Tom Outridge

Personal information
- Full name: Thomas Michael Outridge
- Born: 8 September 1927 Perth, Western Australia
- Died: 21 July 2003 (aged 75) Bunbury, Western Australia
- Batting: Left-handed
- Bowling: Slow left-arm orthodox
- Role: All-rounder

Domestic team information
- 1947/48–1952/53: Western Australia

Career statistics
| Competition | First-class |
| Matches | 19 |
| Runs scored | 724 |
| Batting average | 20.68 |
| 100s/50s | 0/4 |
| Top score | 93 |
| Balls bowled | 1,633 |
| Wickets | 21 |
| Bowling average | 45.57 |
| 5 wickets in innings | 1 |
| 10 wickets in match | 0 |
| Best bowling | 5/78 |
| Catches/stumpings | 8/– |
- Source: CricketArchive, 28 January 2012

= Tom Outridge Jr. =

Australian cricketer

Thomas Michael Outridge (8 September 1927 – 21 July 2003) was an Australian cricketer who represented Western Australia in 19 first-class matches between 1948 and 1953. He was a left-handed all-rounder, bowling slow left-arm orthodox spin.
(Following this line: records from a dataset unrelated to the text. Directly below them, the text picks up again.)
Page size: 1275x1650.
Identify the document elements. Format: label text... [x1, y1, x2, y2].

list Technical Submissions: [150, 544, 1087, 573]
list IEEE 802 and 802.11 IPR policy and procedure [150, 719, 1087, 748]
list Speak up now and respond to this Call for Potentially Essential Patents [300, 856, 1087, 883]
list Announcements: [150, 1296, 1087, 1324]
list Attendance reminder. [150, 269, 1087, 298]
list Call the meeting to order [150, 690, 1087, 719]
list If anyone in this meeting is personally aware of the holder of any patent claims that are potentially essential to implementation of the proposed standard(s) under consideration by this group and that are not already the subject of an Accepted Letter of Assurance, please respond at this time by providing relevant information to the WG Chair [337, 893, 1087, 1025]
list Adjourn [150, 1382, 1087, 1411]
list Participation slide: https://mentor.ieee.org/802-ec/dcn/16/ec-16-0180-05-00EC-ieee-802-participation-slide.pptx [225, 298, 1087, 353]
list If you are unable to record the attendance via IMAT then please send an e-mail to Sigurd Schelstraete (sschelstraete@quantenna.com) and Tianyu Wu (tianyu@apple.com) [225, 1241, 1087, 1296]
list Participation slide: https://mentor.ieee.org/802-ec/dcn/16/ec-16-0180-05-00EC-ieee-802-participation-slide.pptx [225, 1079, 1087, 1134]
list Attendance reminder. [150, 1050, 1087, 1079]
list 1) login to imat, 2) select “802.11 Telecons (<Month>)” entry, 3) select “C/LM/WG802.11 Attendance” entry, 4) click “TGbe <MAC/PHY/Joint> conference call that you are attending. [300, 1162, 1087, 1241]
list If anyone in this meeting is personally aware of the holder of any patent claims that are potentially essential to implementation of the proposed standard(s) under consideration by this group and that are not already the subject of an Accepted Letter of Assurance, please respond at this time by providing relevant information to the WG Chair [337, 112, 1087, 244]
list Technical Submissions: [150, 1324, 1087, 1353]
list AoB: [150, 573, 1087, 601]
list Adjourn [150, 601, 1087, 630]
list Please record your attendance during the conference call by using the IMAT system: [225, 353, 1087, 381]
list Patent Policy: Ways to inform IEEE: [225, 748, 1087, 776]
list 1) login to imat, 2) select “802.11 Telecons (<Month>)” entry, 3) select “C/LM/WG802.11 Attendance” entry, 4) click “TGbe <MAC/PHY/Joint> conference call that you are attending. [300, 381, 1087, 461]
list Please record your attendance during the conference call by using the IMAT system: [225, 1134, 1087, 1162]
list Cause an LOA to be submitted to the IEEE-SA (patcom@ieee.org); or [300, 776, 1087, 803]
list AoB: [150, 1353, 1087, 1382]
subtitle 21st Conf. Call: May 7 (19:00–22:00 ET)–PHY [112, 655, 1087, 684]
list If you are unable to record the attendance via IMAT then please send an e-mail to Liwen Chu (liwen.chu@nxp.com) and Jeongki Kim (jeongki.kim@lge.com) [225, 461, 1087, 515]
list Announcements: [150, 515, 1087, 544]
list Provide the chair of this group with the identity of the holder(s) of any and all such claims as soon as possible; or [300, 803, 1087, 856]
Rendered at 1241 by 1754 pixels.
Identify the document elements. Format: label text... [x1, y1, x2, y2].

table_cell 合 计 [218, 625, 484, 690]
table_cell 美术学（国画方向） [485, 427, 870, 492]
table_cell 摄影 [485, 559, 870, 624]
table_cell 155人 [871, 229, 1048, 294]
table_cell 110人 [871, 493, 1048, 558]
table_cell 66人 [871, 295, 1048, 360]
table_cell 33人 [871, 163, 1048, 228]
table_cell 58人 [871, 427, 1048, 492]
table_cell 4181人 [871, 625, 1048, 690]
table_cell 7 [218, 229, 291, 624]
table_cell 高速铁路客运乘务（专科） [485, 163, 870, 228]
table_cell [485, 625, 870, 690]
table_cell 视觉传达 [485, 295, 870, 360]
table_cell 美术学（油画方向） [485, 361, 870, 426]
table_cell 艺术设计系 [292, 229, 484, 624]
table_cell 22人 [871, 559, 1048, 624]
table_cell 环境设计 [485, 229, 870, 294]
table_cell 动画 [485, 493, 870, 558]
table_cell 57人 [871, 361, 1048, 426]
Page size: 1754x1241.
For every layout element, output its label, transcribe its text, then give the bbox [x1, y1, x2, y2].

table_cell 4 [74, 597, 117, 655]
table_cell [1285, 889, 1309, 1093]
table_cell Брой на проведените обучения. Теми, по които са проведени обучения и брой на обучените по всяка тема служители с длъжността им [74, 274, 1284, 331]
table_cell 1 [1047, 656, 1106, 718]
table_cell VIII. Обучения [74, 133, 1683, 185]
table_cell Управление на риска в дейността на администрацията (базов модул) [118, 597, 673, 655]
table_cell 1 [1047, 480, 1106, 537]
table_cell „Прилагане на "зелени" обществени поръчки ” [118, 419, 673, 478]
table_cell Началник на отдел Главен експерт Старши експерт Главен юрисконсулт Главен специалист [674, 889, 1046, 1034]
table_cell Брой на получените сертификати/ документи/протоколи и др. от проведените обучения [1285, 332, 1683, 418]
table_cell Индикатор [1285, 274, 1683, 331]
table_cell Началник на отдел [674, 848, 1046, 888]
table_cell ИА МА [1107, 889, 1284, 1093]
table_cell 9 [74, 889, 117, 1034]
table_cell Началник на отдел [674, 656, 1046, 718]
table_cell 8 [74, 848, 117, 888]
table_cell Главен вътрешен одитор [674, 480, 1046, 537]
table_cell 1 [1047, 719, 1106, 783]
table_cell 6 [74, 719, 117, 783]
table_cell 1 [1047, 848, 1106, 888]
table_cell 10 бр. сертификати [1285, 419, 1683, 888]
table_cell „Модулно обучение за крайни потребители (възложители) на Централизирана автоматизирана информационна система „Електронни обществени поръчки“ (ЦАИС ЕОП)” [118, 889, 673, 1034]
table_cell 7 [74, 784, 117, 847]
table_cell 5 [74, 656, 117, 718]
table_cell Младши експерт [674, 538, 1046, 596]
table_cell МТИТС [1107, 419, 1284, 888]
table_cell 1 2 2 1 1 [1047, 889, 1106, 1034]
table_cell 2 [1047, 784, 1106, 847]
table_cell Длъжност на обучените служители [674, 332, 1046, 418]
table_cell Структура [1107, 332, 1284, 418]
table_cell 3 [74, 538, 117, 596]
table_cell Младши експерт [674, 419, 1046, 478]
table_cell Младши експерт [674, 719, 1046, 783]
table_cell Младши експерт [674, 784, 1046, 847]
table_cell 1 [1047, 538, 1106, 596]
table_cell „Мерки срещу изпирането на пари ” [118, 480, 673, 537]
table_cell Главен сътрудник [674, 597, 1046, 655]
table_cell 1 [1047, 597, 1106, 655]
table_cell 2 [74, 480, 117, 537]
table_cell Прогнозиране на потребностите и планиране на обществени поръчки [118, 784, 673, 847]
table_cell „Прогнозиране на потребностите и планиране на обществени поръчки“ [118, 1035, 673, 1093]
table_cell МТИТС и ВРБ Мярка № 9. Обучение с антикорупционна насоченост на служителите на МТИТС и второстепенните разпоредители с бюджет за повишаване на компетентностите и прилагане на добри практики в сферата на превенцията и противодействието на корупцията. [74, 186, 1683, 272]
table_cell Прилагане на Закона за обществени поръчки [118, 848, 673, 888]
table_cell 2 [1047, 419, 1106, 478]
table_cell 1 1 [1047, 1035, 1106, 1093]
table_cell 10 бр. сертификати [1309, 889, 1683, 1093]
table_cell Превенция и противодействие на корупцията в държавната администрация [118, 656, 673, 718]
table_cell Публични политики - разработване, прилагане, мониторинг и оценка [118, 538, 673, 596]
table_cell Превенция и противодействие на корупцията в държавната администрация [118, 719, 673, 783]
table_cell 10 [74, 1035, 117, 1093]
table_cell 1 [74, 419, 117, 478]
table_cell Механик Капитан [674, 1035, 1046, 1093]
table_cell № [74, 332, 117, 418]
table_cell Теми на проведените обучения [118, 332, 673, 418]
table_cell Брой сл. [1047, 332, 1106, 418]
The son of Thomas Outridge, a noted footballer, Outridge played for a state colts team against the Marylebone Cricket Club in October 1946, and made his senior debut the following season. Debuting against the touring Indian team in February 1948, he scored 28 and 14, coming in third in the batting order. Outridge made his Sheffield Shield debut against South Australia in January 1950, scoring 49 runs in the first innings before being run out by John Wilkin. He played his final match in 1953, against the touring South Africans. Outridge's highest score of 92 came against the touring MCC in October 1950, when he hit nine fours and three sixes in his innings. His 19 first-class matches yielded 21 wickets, with a best of 5/78 taken against Victoria in February 1953, in what was his final Shield match. Outridge retired from cricket in November 1953, after he moved to Bunbury to work at his father's hotel, citing difficulties "having to travel 250 miles to play each weekend". He died in Bunbury in 2003, having for several years represented a district team at the annual Country Week competition in Perth.